Однако, сверяя все ранее написанное с рассказами бабушки, матери и тетушки, я не нахожу некоторых подробностей, которые являются важными деталями для описания общей картины происшедшего. Воспоминания тетушки я записал на диктофон, она была два года назад единственной свидетельницей этого чрезвычайного происшествия из всех своих сверстниц, проживающих в городе. В военную пору ей стукнуло пятнадцать лет, взрослая девушка. Что же произошло на самом деле в тот роковой день?
Наш дом на Верхней Пятницкой располагался по левой стороне улицы, сады и огороды её жителей выходили на большое поле. Это была окраина, которую на восточной границе города пересекает ветка железной дороги, идущая от Москвы на юг. Там же, рядом с Духовной семинарией, находилась железнодорожная станция «Семинарская» или «Семинарка», как её называют в народе. Она располагалась на другой, Риго-Орловской ветке, ведущей с востока на запад и связывающей восточные районы России с портами Балтийского моря. Вот по этой захваченной ветке немецким войскам было очень удобно доставлять грузы из Германии на фронт и снабжать свои передовые части всем необходимым. На перекрёстке двух железных дорог скапливалось большое количество немецких военных эшелонов.
Обратно по этой дороге на запад, в Германию, увозили награбленное, угоняли пленных и молодёжь, транспортировали своих раненых. Орёл был для оккупантов одним из крупнейших перевалочных железнодорожных узлов в центре России. На июль сорок второго, за девять месяцев своего пребывания гитлеровцы прочно обосновались в городе. Отсюда они планировали новое наступление на Москву и тщательно к этому готовились.
На Пятницкой по домам были расквартированы их отдельные части, имевшие в своём составе автомобильную и боевую технику, т. к. улица очень широкая, боевые машины удобно парковать под окнами своего места пребывания. Захватчики избирательно занимали самые приличные дома. Наш дом попал в эту категорию, и моих родных всем семейством выгнали сначала во вторую половину дома, а затем в дощатый сарай во дворе.
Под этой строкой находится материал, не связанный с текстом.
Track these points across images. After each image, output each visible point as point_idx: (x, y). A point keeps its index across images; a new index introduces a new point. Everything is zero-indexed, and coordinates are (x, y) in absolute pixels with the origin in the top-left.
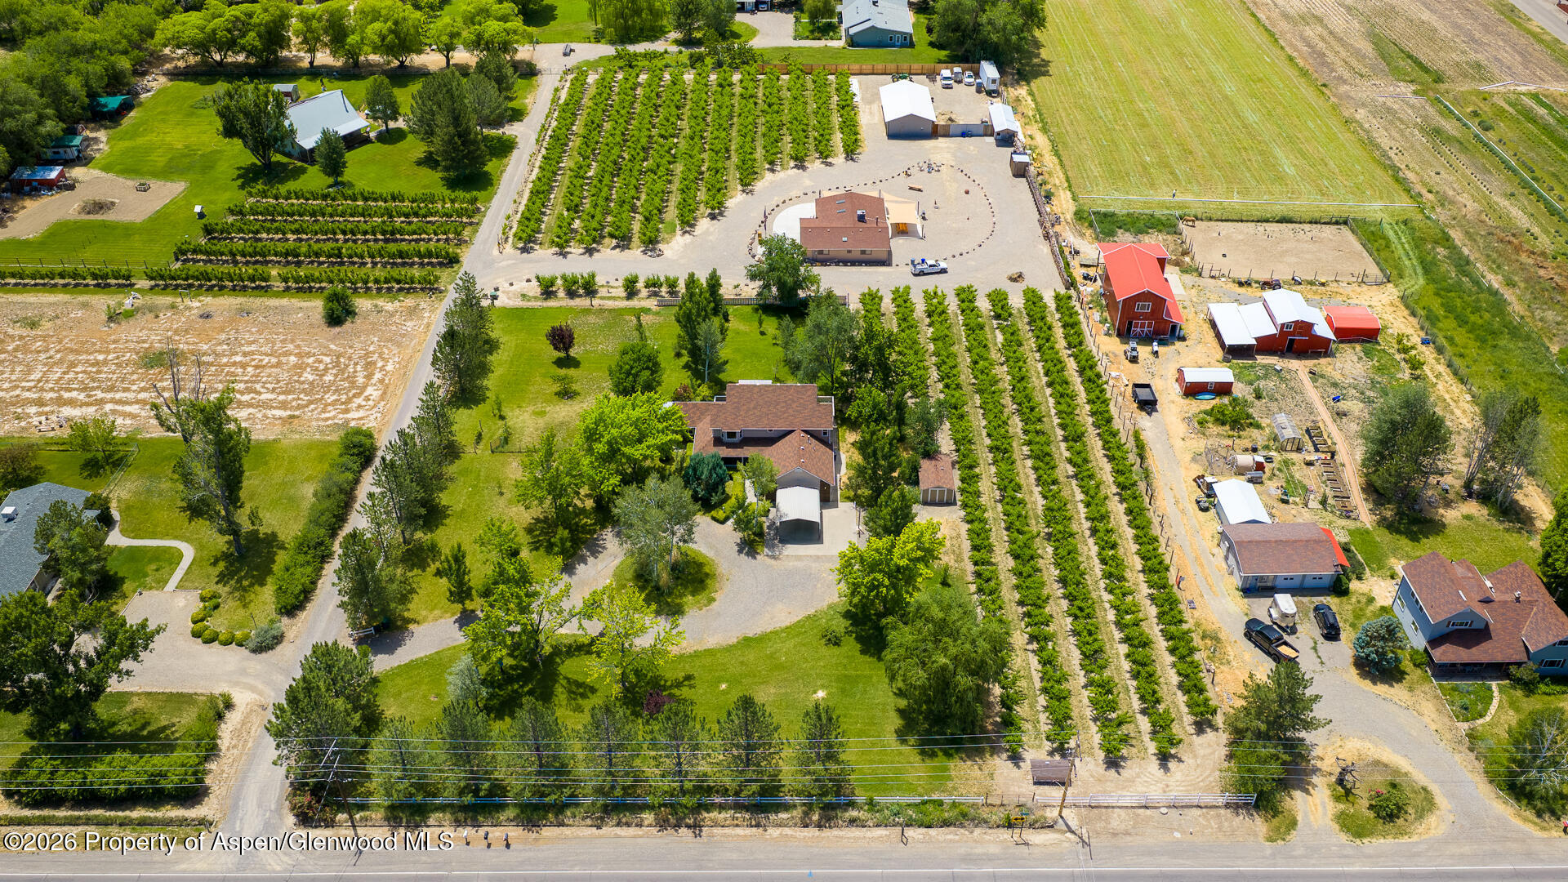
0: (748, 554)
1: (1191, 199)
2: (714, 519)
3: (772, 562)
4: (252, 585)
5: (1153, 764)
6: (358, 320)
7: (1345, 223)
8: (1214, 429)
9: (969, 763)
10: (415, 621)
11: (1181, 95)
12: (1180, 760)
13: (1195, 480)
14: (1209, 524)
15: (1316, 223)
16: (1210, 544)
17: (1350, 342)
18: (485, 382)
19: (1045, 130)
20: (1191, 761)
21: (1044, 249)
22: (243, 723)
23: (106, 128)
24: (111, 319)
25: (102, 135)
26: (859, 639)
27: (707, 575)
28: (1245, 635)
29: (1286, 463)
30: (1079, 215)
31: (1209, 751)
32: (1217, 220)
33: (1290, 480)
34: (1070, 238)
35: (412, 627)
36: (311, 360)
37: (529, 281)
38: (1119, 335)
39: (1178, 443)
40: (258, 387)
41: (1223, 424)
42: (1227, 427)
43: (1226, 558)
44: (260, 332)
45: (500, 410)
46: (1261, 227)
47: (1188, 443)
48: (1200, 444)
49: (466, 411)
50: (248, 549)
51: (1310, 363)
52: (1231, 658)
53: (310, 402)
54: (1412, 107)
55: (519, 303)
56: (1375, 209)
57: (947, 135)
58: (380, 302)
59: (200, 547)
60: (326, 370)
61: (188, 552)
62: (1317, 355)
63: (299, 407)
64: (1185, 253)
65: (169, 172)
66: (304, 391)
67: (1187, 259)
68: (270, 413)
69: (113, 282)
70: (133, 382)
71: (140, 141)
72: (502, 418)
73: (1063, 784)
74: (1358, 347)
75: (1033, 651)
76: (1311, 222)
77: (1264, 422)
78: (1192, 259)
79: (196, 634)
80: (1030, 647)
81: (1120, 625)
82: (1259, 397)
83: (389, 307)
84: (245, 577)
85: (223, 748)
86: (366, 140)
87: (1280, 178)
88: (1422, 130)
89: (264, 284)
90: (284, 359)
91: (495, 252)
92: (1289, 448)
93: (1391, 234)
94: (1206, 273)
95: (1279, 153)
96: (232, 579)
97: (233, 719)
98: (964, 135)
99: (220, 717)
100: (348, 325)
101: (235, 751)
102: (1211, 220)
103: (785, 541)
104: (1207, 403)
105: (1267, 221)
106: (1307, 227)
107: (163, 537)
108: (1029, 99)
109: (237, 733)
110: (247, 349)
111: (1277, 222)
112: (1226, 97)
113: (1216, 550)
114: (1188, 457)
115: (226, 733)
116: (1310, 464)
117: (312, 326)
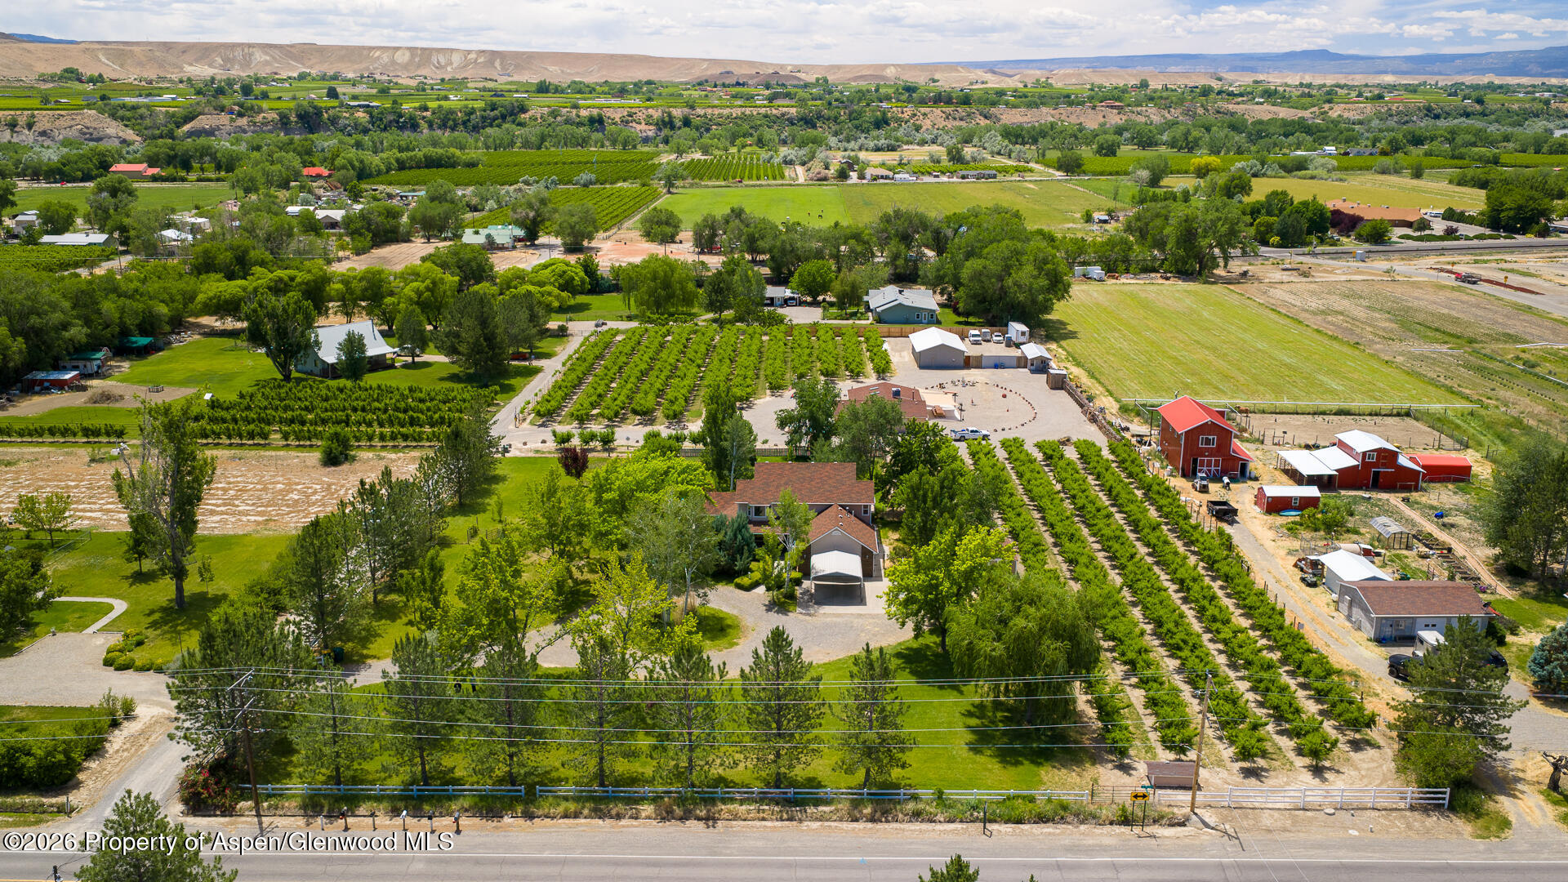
0: (778, 612)
1: (1243, 402)
2: (740, 587)
3: (807, 618)
4: (189, 629)
5: (1307, 777)
6: (356, 465)
7: (1408, 414)
8: (1307, 535)
9: (1064, 771)
10: (375, 657)
11: (1214, 350)
12: (1338, 772)
13: (1296, 565)
14: (1321, 598)
15: (1376, 415)
16: (1326, 609)
17: (1440, 481)
18: (487, 501)
19: (1078, 364)
20: (1353, 773)
21: (1093, 428)
22: (142, 732)
23: (131, 360)
24: (93, 460)
25: (126, 365)
26: (913, 673)
27: (729, 626)
28: (1391, 673)
29: (1397, 556)
30: (1124, 409)
31: (1375, 765)
32: (1271, 413)
33: (1405, 567)
34: (1118, 421)
35: (369, 661)
36: (299, 487)
37: (544, 442)
38: (1184, 476)
39: (1269, 544)
40: (237, 502)
41: (1316, 530)
42: (1322, 533)
43: (1349, 617)
44: (249, 470)
45: (500, 516)
46: (1319, 418)
47: (1280, 543)
48: (1296, 544)
49: (463, 518)
50: (190, 604)
51: (1403, 495)
52: (1379, 691)
53: (291, 512)
54: (1451, 356)
55: (531, 454)
56: (1436, 407)
57: (979, 366)
58: (383, 454)
59: (134, 603)
60: (315, 492)
61: (120, 606)
62: (1408, 489)
63: (278, 515)
64: (1245, 430)
65: (187, 382)
66: (288, 506)
67: (1246, 435)
68: (244, 519)
69: (104, 439)
70: (103, 499)
71: (161, 367)
72: (500, 521)
73: (1190, 788)
74: (1450, 486)
75: (1130, 685)
76: (1370, 415)
77: (1363, 530)
78: (1251, 434)
79: (108, 663)
80: (1127, 682)
81: (1233, 666)
82: (1352, 515)
83: (393, 456)
84: (182, 624)
85: (111, 751)
86: (392, 366)
87: (1333, 392)
88: (1464, 367)
89: (262, 442)
90: (270, 486)
91: (512, 427)
92: (1397, 546)
93: (1459, 422)
94: (1268, 441)
95: (1320, 377)
96: (166, 624)
97: (129, 728)
98: (996, 367)
99: (115, 724)
100: (345, 467)
101: (126, 754)
102: (1264, 412)
103: (820, 603)
104: (1292, 516)
105: (1324, 413)
106: (1368, 418)
107: (94, 596)
108: (1060, 350)
109: (134, 739)
110: (232, 480)
111: (1335, 414)
112: (1259, 350)
113: (1335, 614)
114: (1283, 553)
115: (117, 740)
116: (1425, 557)
117: (307, 467)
Июль сорок второго выдался жарким. В уцелевших садах на яблонях виднелась в большом количестве молодая завязь яблок, груш, сливы. Старинные сады изрядно потрепала война, много плодовых деревьев было спилено немцами на дрова в холодную зиму сорок первого. Кору яблонь обглодали огромные немецкие лошади, которых представители нового порядка загоняли в сады и привязывали прямо к стволам. Но всё затоптать, спилить и сожрать не удалось, что-то осталось на радость законных владельцев. Наш сад сажал мой прапрадед, однодворец Егор Никанорович Перелыгин в давние времена. Сад был большим и заканчивался он огромным огородом, соток на пятьдесят всё вместе потянет. На огороде сажали овощи и самое главное – картошку. Её сажали много, это было основой выживания и в мирное время, и особенно в войну. В том далёком июле ботва на бороздах была уже высокой, и картофельные кусты цвели своими неброскими цветами. На всём протяжении нашей стороны улицы, а это более километра, сплошные сады и огороды составляли приличный зеленый массив с картофельным полем, обращенным в сторону «Семинарки». Об этом пишу неслучайно.
В достопамятный вечер стемнело как-то рано, низкие тучи затянули тяжелым свинцовым занавесом небосвод, было пасмурно. Ёще один день, прожитый в оккупации, подходил к концу. Но вот откуда-то с юго-востока послышался монотонный звук, который перерос в рокот моторов. Моментально вспыхнули вражеские прожекторы и стали шарить по черному небу, буквально пронизывая лучами облака. Наше семейство высыпало из сарая в сад, только моей тетушке, которая была самой младшей, бабушка строго запретила выглядывать наружу. Стало понятно, что немецкие прожекторы могут искать только наш самолет. Только бы не нашли! Только бы не нашли!